━━ Input material ━━
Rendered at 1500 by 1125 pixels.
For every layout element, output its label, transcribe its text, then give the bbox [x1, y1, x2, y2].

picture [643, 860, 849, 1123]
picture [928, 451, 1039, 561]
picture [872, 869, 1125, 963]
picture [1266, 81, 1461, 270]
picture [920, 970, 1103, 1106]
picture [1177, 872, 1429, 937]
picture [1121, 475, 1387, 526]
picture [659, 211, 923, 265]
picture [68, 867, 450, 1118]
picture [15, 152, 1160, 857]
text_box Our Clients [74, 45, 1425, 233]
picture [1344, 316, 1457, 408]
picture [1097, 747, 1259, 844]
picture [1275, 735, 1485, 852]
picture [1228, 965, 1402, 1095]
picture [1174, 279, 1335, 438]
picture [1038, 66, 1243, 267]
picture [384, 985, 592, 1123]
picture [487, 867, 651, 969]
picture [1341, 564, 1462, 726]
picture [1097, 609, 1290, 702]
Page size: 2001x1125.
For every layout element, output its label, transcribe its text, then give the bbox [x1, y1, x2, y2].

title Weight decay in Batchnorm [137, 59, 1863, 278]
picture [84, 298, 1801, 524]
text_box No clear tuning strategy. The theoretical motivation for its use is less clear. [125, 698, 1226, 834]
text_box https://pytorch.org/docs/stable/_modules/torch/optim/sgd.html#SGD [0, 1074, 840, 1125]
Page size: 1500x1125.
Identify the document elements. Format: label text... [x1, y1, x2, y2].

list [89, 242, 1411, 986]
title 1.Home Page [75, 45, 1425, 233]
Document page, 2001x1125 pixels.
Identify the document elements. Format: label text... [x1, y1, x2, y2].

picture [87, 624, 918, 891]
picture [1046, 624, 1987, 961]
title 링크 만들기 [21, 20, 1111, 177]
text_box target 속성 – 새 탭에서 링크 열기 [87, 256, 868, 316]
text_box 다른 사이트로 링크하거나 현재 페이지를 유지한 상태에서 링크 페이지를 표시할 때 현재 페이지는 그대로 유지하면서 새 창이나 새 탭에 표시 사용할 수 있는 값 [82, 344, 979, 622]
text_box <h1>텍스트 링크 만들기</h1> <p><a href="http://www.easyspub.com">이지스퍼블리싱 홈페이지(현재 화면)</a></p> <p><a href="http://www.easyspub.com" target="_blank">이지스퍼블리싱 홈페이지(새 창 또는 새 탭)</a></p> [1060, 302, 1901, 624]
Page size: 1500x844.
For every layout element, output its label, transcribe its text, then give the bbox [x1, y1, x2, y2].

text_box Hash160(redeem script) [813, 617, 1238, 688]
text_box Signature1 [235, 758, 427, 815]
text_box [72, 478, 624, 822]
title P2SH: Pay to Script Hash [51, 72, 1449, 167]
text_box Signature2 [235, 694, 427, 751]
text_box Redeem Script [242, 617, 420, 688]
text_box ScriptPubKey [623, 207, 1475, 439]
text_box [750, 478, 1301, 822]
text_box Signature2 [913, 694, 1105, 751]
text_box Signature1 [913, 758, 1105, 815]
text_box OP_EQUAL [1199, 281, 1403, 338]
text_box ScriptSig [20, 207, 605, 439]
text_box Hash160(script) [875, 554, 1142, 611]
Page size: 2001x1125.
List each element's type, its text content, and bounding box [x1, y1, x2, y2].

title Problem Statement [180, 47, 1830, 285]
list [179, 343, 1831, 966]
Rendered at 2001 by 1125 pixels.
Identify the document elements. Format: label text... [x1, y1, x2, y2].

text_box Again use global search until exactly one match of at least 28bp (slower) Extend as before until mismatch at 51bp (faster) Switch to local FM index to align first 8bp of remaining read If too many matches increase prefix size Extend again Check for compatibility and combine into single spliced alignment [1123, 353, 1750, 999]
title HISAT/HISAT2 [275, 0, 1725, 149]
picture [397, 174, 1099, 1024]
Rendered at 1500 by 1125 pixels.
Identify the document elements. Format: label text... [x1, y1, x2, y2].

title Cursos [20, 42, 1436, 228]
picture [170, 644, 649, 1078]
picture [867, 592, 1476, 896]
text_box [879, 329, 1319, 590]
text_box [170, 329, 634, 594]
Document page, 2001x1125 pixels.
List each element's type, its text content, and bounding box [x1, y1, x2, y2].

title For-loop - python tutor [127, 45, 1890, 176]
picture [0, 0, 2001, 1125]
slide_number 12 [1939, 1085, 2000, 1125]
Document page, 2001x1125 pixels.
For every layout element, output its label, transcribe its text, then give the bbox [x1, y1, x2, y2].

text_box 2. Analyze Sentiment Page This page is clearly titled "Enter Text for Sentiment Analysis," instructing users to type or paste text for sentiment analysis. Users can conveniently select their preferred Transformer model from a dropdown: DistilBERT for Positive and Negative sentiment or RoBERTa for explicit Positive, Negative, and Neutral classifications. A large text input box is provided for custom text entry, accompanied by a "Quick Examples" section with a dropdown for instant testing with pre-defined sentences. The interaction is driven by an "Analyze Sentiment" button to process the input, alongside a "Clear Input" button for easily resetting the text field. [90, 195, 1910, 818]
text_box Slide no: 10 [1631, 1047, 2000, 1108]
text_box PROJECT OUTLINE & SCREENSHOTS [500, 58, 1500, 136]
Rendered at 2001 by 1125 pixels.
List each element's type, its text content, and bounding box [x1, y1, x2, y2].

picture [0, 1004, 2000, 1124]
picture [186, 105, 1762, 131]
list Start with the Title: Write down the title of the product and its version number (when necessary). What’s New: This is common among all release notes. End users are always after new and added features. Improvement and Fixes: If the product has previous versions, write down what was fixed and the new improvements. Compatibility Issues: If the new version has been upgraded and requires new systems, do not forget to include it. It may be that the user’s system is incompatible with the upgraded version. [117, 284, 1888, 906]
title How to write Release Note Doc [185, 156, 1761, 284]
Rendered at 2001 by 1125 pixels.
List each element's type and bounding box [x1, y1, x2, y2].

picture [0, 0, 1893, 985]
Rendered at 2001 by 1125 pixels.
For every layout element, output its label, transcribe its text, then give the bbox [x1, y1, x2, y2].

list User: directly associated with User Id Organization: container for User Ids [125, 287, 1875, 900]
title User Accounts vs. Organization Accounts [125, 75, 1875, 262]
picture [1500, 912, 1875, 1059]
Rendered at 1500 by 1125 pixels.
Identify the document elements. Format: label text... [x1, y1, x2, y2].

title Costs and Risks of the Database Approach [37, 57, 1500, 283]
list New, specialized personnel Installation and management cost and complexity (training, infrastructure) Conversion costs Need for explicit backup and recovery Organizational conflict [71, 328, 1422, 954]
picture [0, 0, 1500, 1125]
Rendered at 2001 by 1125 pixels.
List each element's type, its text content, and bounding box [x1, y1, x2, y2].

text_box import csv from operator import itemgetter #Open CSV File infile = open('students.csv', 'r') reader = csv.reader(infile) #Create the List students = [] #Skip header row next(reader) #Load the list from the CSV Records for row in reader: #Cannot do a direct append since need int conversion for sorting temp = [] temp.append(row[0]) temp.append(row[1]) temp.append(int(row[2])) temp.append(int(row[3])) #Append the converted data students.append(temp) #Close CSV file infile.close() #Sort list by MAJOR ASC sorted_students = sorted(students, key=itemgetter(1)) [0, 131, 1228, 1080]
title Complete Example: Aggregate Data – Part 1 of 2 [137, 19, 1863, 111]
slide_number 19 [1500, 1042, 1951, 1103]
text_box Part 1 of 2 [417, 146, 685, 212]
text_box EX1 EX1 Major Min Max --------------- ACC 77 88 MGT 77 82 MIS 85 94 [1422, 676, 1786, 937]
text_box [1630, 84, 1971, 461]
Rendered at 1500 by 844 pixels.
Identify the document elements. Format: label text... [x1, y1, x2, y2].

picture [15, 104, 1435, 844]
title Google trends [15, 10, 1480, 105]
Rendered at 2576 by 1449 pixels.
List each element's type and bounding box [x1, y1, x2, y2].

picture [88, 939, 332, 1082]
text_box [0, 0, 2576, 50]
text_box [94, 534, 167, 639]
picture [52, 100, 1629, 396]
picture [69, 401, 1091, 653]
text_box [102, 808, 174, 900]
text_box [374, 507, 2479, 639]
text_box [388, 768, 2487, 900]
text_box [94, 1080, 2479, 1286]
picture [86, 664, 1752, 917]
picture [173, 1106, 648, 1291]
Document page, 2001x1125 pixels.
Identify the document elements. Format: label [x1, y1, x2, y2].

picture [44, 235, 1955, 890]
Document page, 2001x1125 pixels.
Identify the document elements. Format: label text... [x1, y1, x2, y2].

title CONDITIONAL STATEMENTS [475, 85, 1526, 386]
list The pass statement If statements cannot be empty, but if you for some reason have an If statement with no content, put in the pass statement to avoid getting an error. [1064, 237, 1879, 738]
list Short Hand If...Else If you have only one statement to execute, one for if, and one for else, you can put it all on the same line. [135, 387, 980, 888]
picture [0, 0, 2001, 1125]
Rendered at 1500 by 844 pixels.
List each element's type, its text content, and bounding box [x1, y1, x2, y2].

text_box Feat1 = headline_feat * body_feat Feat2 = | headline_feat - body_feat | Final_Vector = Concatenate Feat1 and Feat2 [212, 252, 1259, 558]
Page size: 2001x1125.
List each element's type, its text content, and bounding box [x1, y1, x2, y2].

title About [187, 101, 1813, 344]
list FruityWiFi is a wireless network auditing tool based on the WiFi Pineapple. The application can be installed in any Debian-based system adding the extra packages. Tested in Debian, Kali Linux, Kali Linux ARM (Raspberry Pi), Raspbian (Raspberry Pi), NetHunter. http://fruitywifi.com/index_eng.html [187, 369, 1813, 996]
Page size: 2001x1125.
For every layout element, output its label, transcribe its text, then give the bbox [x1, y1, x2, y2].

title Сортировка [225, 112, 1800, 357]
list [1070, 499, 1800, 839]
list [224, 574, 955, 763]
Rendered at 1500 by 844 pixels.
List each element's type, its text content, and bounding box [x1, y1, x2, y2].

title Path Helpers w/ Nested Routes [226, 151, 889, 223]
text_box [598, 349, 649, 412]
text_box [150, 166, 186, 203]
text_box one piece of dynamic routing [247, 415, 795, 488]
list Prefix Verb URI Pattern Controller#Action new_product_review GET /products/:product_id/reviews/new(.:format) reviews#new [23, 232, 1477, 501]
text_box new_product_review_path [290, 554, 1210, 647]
━━━
:: Request ::
Look above for the line holding "Page size: 1500x1125.", then set down exactly that line and every line after it up to and including the line holding "Page size: 1500x844.", with nothing else.

:: Problem solution ::
Page size: 1500x1125.
Identify the document elements. Format: label text... [x1, y1, x2, y2].

list [89, 242, 1411, 986]
title 1.Home Page [75, 45, 1425, 233]
Document page, 2001x1125 pixels.
Identify the document elements. Format: label text... [x1, y1, x2, y2].

picture [87, 624, 918, 891]
picture [1046, 624, 1987, 961]
title 링크 만들기 [21, 20, 1111, 177]
text_box target 속성 – 새 탭에서 링크 열기 [87, 256, 868, 316]
text_box 다른 사이트로 링크하거나 현재 페이지를 유지한 상태에서 링크 페이지를 표시할 때 현재 페이지는 그대로 유지하면서 새 창이나 새 탭에 표시 사용할 수 있는 값 [82, 344, 979, 622]
text_box <h1>텍스트 링크 만들기</h1> <p><a href="http://www.easyspub.com">이지스퍼블리싱 홈페이지(현재 화면)</a></p> <p><a href="http://www.easyspub.com" target="_blank">이지스퍼블리싱 홈페이지(새 창 또는 새 탭)</a></p> [1060, 302, 1901, 624]
Page size: 1500x844.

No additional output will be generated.